PPOs have a provider network, as well, and also permit participants to occasionally use providers who are not part of the network and still receive partial reimbursement. In that sense, a PPO and an HMO with a Point-of-Service Option are similar in some respects. However, there are differences, as well (See Chapter 7 for a more complete discussion of this issue).

There are also self plans, offered by plan sponsors. A self-funded plan might be sponsored by a corporation for its employees, by a union or association for its members, or by a state or municipal government agency. Although there may be an insurance company involved in a self-funded plan, the company generally acts as the plan administrator rather than as the insurer. In that case, the insurance company does not determine the plan rules. Rather, the insurance company makes benefit-related decisions on the basis of the rules set by the plan sponsor.

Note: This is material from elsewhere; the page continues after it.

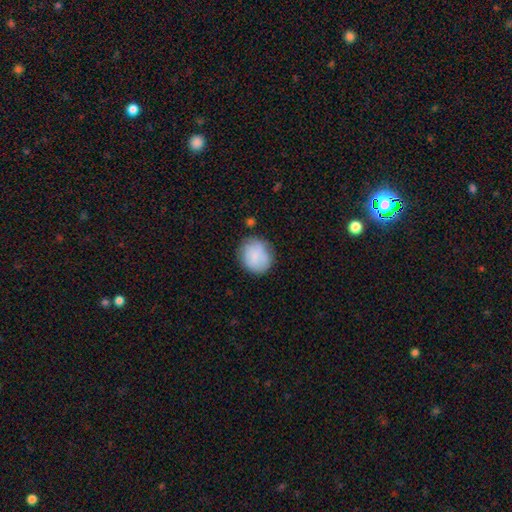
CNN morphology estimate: This appears to be a smooth galaxy with no disk features (81%) that is round (77%). Merging: none (70%).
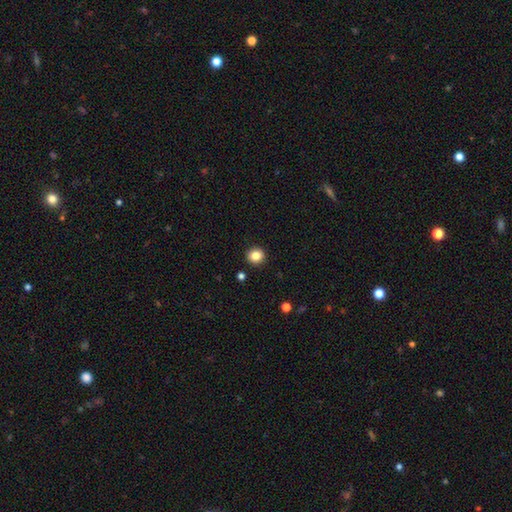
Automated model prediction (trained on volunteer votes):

Self-funded plans vary considerably, both in terms of benefits and structure. For example, some self-funded plans are set up as traditional plans, while others are set up as managed care plans. However, unlike traditional plans or managed care plans established by insurance companies, self-funded plans are generally regulated under ERISA -- the federal Employee Retirement Income Security Act -- in terms of benefit-related issues, rather than under state law. (See Chapter 6 for a more detailed discussion of self-funded plans.)

There are also a number of government-sponsored health insurance programs, including Medicare and Medicaid. Medicare is sponsored by the federal government and provides health insurance coverage for senior citizens and for some children and adults with disabilities. It is regulated by HCFA, the Health Care Financing Administration. Medicaid is sponsored jointly by the federal and state governments and provides coverage for people whose income is below the poverty line and for many children with disabilities (See Table 6).